Ainsi le répertoire intitulé Être présent sur la route des pères engagés, publié en mai 2011, comptabilise 78 organismes et 123 modalités de soutien aux pères dans toutes les régions administratives du Québec. C’est à Montréal que la concentration de ces organismes est la plus forte.  

En comparaison, en 1996, ce n’étaient que 23 organismes qui étaient dénombrés, et ce, dans quatre régions administratives.  

Si la tendance se maintient, tout porte à croire que le père pourra bientôt être reconnu à juste titre dans sa paternité. Mais, attention! Comme le dit Raymond Villeneuve: «Ce n’est qu’un début!» Le gouvernement, la justice, les organismes (tant au masculin qu’au féminin), les mères et les pères ont encore à mener un travail de longue haleine pour rétablir l’équilibre au sein de la famille. Ils doivent œuvrer ensemble vers un seul but, le bien-être des enfants, qui feront la société québécoise de demain. 

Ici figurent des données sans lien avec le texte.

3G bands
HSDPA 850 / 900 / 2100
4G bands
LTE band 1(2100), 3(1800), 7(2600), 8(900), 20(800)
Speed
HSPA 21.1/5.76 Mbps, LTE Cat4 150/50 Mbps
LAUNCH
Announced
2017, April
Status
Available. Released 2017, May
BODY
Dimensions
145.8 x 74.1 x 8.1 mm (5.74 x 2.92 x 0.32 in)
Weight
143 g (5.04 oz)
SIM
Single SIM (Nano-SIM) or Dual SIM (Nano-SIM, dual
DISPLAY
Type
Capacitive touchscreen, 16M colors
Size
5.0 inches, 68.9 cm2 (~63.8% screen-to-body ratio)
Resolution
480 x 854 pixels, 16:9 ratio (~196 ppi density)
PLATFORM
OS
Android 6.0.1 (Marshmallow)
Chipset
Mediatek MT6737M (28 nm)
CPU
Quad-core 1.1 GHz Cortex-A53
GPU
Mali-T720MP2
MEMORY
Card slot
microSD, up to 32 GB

Aujourd’hui, les chiffres de Statistiques Canada dénotent que le nombre de couples mariés a dégringolé au Québec. Celui des unions libres n’a, par contre, cessé d’augmenter, tout comme le nombre de familles monoparentales. En 2006, les dernières statistiques disponibles pour le Québec comptabilisaient 274890 mères et 77935 pères monoparentaux.

Dans l’état actuel des choses, où l’égalité des sexes doit être «égale» des deux côtés, le jeu des 7 familles n’a plus qu’à être réinventé. Et les pères doivent continuer à définir activement leur nouveau rôle… Parce que personne ne le fera à leur place.